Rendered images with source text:
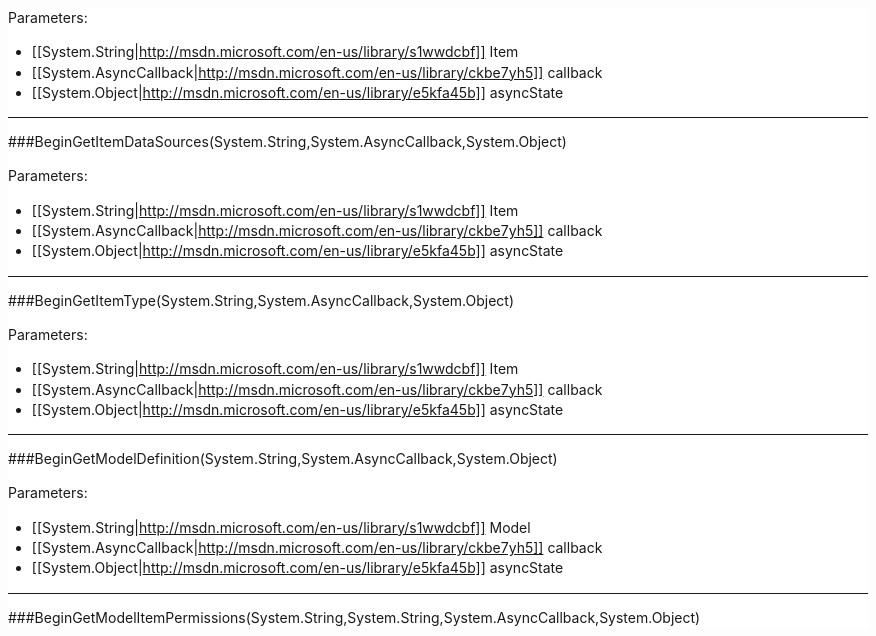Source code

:Parameters: 

* [[System.String|http://msdn.microsoft.com/en-us/library/s1wwdcbf]] Item 
* [[System.AsyncCallback|http://msdn.microsoft.com/en-us/library/ckbe7yh5]] callback 
* [[System.Object|http://msdn.microsoft.com/en-us/library/e5kfa45b]] asyncState 






---


###BeginGetItemDataSources(System.String,System.AsyncCallback,System.Object)
<remarks />

Parameters: 

* [[System.String|http://msdn.microsoft.com/en-us/library/s1wwdcbf]] Item 
* [[System.AsyncCallback|http://msdn.microsoft.com/en-us/library/ckbe7yh5]] callback 
* [[System.Object|http://msdn.microsoft.com/en-us/library/e5kfa45b]] asyncState 






---


###BeginGetItemType(System.String,System.AsyncCallback,System.Object)
<remarks />

Parameters: 

* [[System.String|http://msdn.microsoft.com/en-us/library/s1wwdcbf]] Item 
* [[System.AsyncCallback|http://msdn.microsoft.com/en-us/library/ckbe7yh5]] callback 
* [[System.Object|http://msdn.microsoft.com/en-us/library/e5kfa45b]] asyncState 






---


###BeginGetModelDefinition(System.String,System.AsyncCallback,System.Object)
<remarks />

Parameters: 

* [[System.String|http://msdn.microsoft.com/en-us/library/s1wwdcbf]] Model 
* [[System.AsyncCallback|http://msdn.microsoft.com/en-us/library/ckbe7yh5]] callback 
* [[System.Object|http://msdn.microsoft.com/en-us/library/e5kfa45b]] asyncState 






---


###BeginGetModelItemPermissions(System.String,System.String,System.AsyncCallback,System.Object)
<remarks />
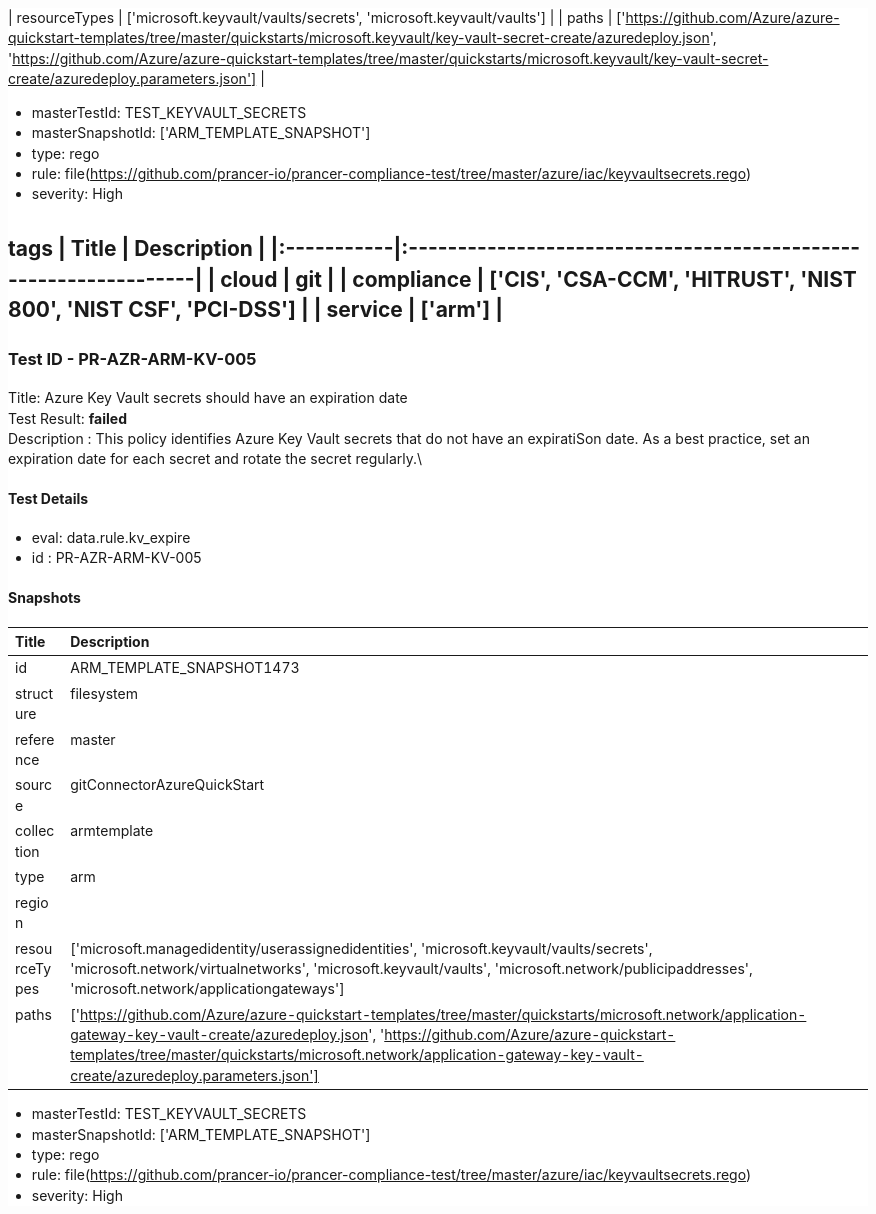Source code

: | resourceTypes | ['microsoft.keyvault/vaults/secrets', 'microsoft.keyvault/vaults']                                                                                                                                                                                                                                |
| paths         | ['https://github.com/Azure/azure-quickstart-templates/tree/master/quickstarts/microsoft.keyvault/key-vault-secret-create/azuredeploy.json', 'https://github.com/Azure/azure-quickstart-templates/tree/master/quickstarts/microsoft.keyvault/key-vault-secret-create/azuredeploy.parameters.json'] |

- masterTestId: TEST_KEYVAULT_SECRETS
- masterSnapshotId: ['ARM_TEMPLATE_SNAPSHOT']
- type: rego
- rule: file(https://github.com/prancer-io/prancer-compliance-test/tree/master/azure/iac/keyvaultsecrets.rego)
- severity: High

tags
| Title      | Description                                                      |
|:-----------|:-----------------------------------------------------------------|
| cloud      | git                                                              |
| compliance | ['CIS', 'CSA-CCM', 'HITRUST', 'NIST 800', 'NIST CSF', 'PCI-DSS'] |
| service    | ['arm']                                                          |
----------------------------------------------------------------


### Test ID - PR-AZR-ARM-KV-005
Title: Azure Key Vault secrets should have an expiration date\
Test Result: **failed**\
Description : This policy identifies Azure Key Vault secrets that do not have an expiratiSon date. As a best practice, set an expiration date for each secret and rotate the secret regularly.\

#### Test Details
- eval: data.rule.kv_expire
- id : PR-AZR-ARM-KV-005

#### Snapshots
| Title         | Description                                                                                                                                                                                                                                                                                                               |
|:--------------|:--------------------------------------------------------------------------------------------------------------------------------------------------------------------------------------------------------------------------------------------------------------------------------------------------------------------------|
| id            | ARM_TEMPLATE_SNAPSHOT1473                                                                                                                                                                                                                                                                                                 |
| structure     | filesystem                                                                                                                                                                                                                                                                                                                |
| reference     | master                                                                                                                                                                                                                                                                                                                    |
| source        | gitConnectorAzureQuickStart                                                                                                                                                                                                                                                                                               |
| collection    | armtemplate                                                                                                                                                                                                                                                                                                               |
| type          | arm                                                                                                                                                                                                                                                                                                                       |
| region        |                                                                                                                                                                                                                                                                                                                           |
| resourceTypes | ['microsoft.managedidentity/userassignedidentities', 'microsoft.keyvault/vaults/secrets', 'microsoft.network/virtualnetworks', 'microsoft.keyvault/vaults', 'microsoft.network/publicipaddresses', 'microsoft.network/applicationgateways']                                                                               |
| paths         | ['https://github.com/Azure/azure-quickstart-templates/tree/master/quickstarts/microsoft.network/application-gateway-key-vault-create/azuredeploy.json', 'https://github.com/Azure/azure-quickstart-templates/tree/master/quickstarts/microsoft.network/application-gateway-key-vault-create/azuredeploy.parameters.json'] |

- masterTestId: TEST_KEYVAULT_SECRETS
- masterSnapshotId: ['ARM_TEMPLATE_SNAPSHOT']
- type: rego
- rule: file(https://github.com/prancer-io/prancer-compliance-test/tree/master/azure/iac/keyvaultsecrets.rego)
- severity: High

> **WORK INSTRUCTIONS**:
Retrieve each line of the data in which the word "azuredeploy" can be found.

> **RESPONSE BOX**:
| paths         | ['https://github.com/Azure/azure-quickstart-templates/tree/master/quickstarts/microsoft.keyvault/key-vault-secret-create/azuredeploy.json', 'https://github.com/Azure/azure-quickstart-templates/tree/master/quickstarts/microsoft.keyvault/key-vault-secret-create/azuredeploy.parameters.json'] |
| paths         | ['https://github.com/Azure/azure-quickstart-templates/tree/master/quickstarts/microsoft.network/application-gateway-key-vault-create/azuredeploy.json', 'https://github.com/Azure/azure-quickstart-templates/tree/master/quickstarts/microsoft.network/application-gateway-key-vault-create/azuredeploy.parameters.json'] |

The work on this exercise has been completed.